Work to be completed: Everything from the line containing "G04 WWW.FRITZING.ORG*" to the end of the records below should be repeated exactly, with no other lines added.

- - -

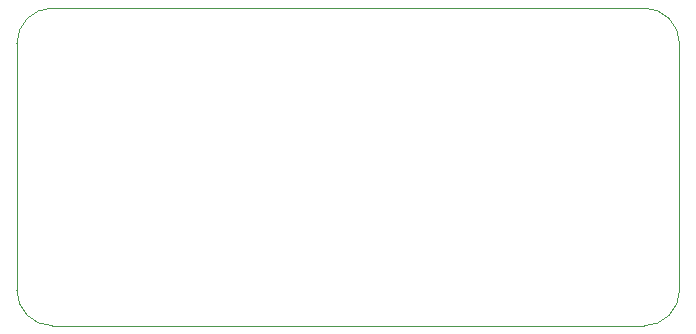
<source format=gbr>
%TF.GenerationSoftware,KiCad,Pcbnew,(5.1.9)-1*%
%TF.CreationDate,2021-11-10T21:50:44+01:00*%
%TF.ProjectId,smoke_extractor,736d6f6b-655f-4657-9874-726163746f72,rev?*%
%TF.SameCoordinates,Original*%
%TF.FileFunction,Profile,NP*%
%FSLAX46Y46*%
G04 Gerber Fmt 4.6, Leading zero omitted, Abs format (unit mm)*
G04 Created by KiCad (PCBNEW (5.1.9)-1) date 2021-11-10 21:50:44*
%MOMM*%
%LPD*%
G01*
G04 APERTURE LIST*
%TA.AperFunction,Profile*%
%ADD10C,0.050000*%
%TD*%
G04 APERTURE END LIST*
D10*
X91800000Y-71900000D02*
G75*
G02*
X94800000Y-68900000I3000000J0D01*
G01*
X94800000Y-95800000D02*
G75*
G02*
X91800000Y-92800000I0J3000000D01*
G01*
X147900000Y-92800000D02*
G75*
G02*
X144900000Y-95800000I-3000000J0D01*
G01*
X144900000Y-68900000D02*
G75*
G02*
X147900000Y-71900000I0J-3000000D01*
G01*
X144900000Y-68900000D02*
X94800000Y-68900000D01*
X147900000Y-92800000D02*
X147900000Y-71900000D01*
X94800000Y-95800000D02*
X144900000Y-95800000D01*
X91800000Y-71900000D02*
X91800000Y-92800000D01*
M02*

</source>
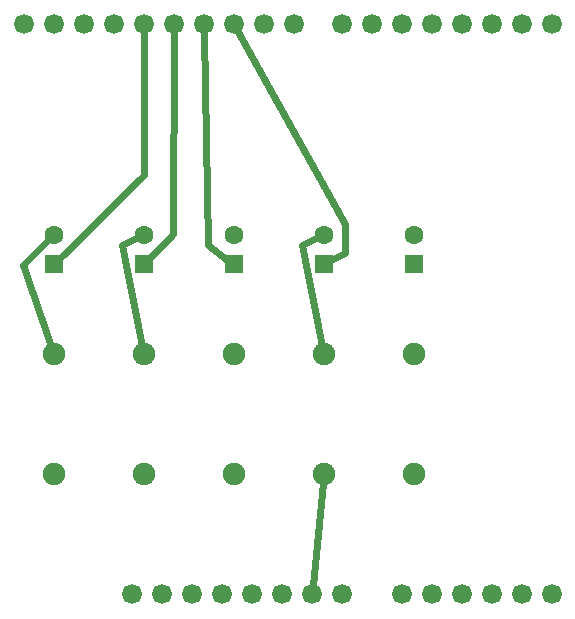
<source format=gtl>
G04 MADE WITH FRITZING*
G04 WWW.FRITZING.ORG*
G04 DOUBLE SIDED*
G04 HOLES PLATED*
G04 CONTOUR ON CENTER OF CONTOUR VECTOR*
%ASAXBY*%
%FSLAX23Y23*%
%MOIN*%
%OFA0B0*%
%SFA1.0B1.0*%
%ADD10C,0.062992*%
%ADD11C,0.075000*%
%ADD12C,0.066194*%
%ADD13C,0.066222*%
%ADD14R,0.062992X0.062992*%
%ADD15C,0.024000*%
%LNCOPPER1*%
G90*
G70*
G54D10*
X2521Y1259D03*
X2521Y1357D03*
X2221Y1259D03*
X2221Y1357D03*
X1921Y1259D03*
X1921Y1357D03*
X1621Y1259D03*
X1621Y1357D03*
X1321Y1259D03*
X1321Y1357D03*
G54D11*
X2521Y959D03*
X2521Y559D03*
X2221Y959D03*
X2221Y559D03*
X1921Y959D03*
X1921Y559D03*
X1621Y959D03*
X1621Y559D03*
X1321Y959D03*
X1321Y559D03*
G54D12*
X2581Y159D03*
X2681Y159D03*
X2781Y159D03*
X2881Y159D03*
X2981Y159D03*
G54D13*
X2121Y2059D03*
X2021Y2059D03*
X1921Y2059D03*
X1821Y2059D03*
X1721Y2059D03*
X1621Y2059D03*
X1521Y2059D03*
X1421Y2059D03*
X1321Y2059D03*
X1221Y2059D03*
X2981Y2059D03*
X2881Y2059D03*
X2781Y2059D03*
X2681Y2059D03*
X2581Y2059D03*
X2481Y2059D03*
X2381Y2059D03*
X2281Y2059D03*
G54D12*
X1681Y159D03*
X1581Y159D03*
X1781Y159D03*
X1881Y159D03*
X1981Y159D03*
X2081Y159D03*
X2181Y159D03*
X2281Y159D03*
X2481Y159D03*
G54D14*
X2521Y1259D03*
X2221Y1259D03*
X1921Y1259D03*
X1621Y1259D03*
X1321Y1259D03*
G54D15*
X1218Y1258D02*
X1301Y1339D01*
D02*
X1623Y1556D02*
X1621Y2028D01*
D02*
X1311Y986D02*
X1218Y1258D01*
D02*
X1340Y1278D02*
X1623Y1556D01*
D02*
X2196Y1346D02*
X2148Y1322D01*
D02*
X2148Y1322D02*
X2215Y987D01*
D02*
X1548Y1322D02*
X1615Y987D01*
D02*
X1596Y1346D02*
X1548Y1322D01*
D02*
X1721Y2028D02*
X1719Y1359D01*
D02*
X1836Y1322D02*
X1821Y2028D01*
D02*
X1899Y1275D02*
X1836Y1322D01*
D02*
X1719Y1359D02*
X1639Y1278D01*
D02*
X1935Y2032D02*
X2292Y1394D01*
D02*
X2184Y189D02*
X2218Y530D01*
D02*
X2292Y1298D02*
X2244Y1272D01*
D02*
X2292Y1394D02*
X2292Y1298D01*
G04 End of Copper1*
M02*
</source>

- - -

Output for this task:
G04 WWW.FRITZING.ORG*
G04 DOUBLE SIDED*
G04 HOLES PLATED*
G04 CONTOUR ON CENTER OF CONTOUR VECTOR*
%ASAXBY*%
%FSLAX23Y23*%
%MOIN*%
%OFA0B0*%
%SFA1.0B1.0*%
%ADD10C,0.062992*%
%ADD11C,0.075000*%
%ADD12C,0.066194*%
%ADD13C,0.066222*%
%ADD14R,0.062992X0.062992*%
%ADD15C,0.024000*%
%LNCOPPER1*%
G90*
G70*
G54D10*
X2521Y1259D03*
X2521Y1357D03*
X2221Y1259D03*
X2221Y1357D03*
X1921Y1259D03*
X1921Y1357D03*
X1621Y1259D03*
X1621Y1357D03*
X1321Y1259D03*
X1321Y1357D03*
G54D11*
X2521Y959D03*
X2521Y559D03*
X2221Y959D03*
X2221Y559D03*
X1921Y959D03*
X1921Y559D03*
X1621Y959D03*
X1621Y559D03*
X1321Y959D03*
X1321Y559D03*
G54D12*
X2581Y159D03*
X2681Y159D03*
X2781Y159D03*
X2881Y159D03*
X2981Y159D03*
G54D13*
X2121Y2059D03*
X2021Y2059D03*
X1921Y2059D03*
X1821Y2059D03*
X1721Y2059D03*
X1621Y2059D03*
X1521Y2059D03*
X1421Y2059D03*
X1321Y2059D03*
X1221Y2059D03*
X2981Y2059D03*
X2881Y2059D03*
X2781Y2059D03*
X2681Y2059D03*
X2581Y2059D03*
X2481Y2059D03*
X2381Y2059D03*
X2281Y2059D03*
G54D12*
X1681Y159D03*
X1581Y159D03*
X1781Y159D03*
X1881Y159D03*
X1981Y159D03*
X2081Y159D03*
X2181Y159D03*
X2281Y159D03*
X2481Y159D03*
G54D14*
X2521Y1259D03*
X2221Y1259D03*
X1921Y1259D03*
X1621Y1259D03*
X1321Y1259D03*
G54D15*
X1218Y1258D02*
X1301Y1339D01*
D02*
X1623Y1556D02*
X1621Y2028D01*
D02*
X1311Y986D02*
X1218Y1258D01*
D02*
X1340Y1278D02*
X1623Y1556D01*
D02*
X2196Y1346D02*
X2148Y1322D01*
D02*
X2148Y1322D02*
X2215Y987D01*
D02*
X1548Y1322D02*
X1615Y987D01*
D02*
X1596Y1346D02*
X1548Y1322D01*
D02*
X1721Y2028D02*
X1719Y1359D01*
D02*
X1836Y1322D02*
X1821Y2028D01*
D02*
X1899Y1275D02*
X1836Y1322D01*
D02*
X1719Y1359D02*
X1639Y1278D01*
D02*
X1935Y2032D02*
X2292Y1394D01*
D02*
X2184Y189D02*
X2218Y530D01*
D02*
X2292Y1298D02*
X2244Y1272D01*
D02*
X2292Y1394D02*
X2292Y1298D01*
G04 End of Copper1*
M02*
</source>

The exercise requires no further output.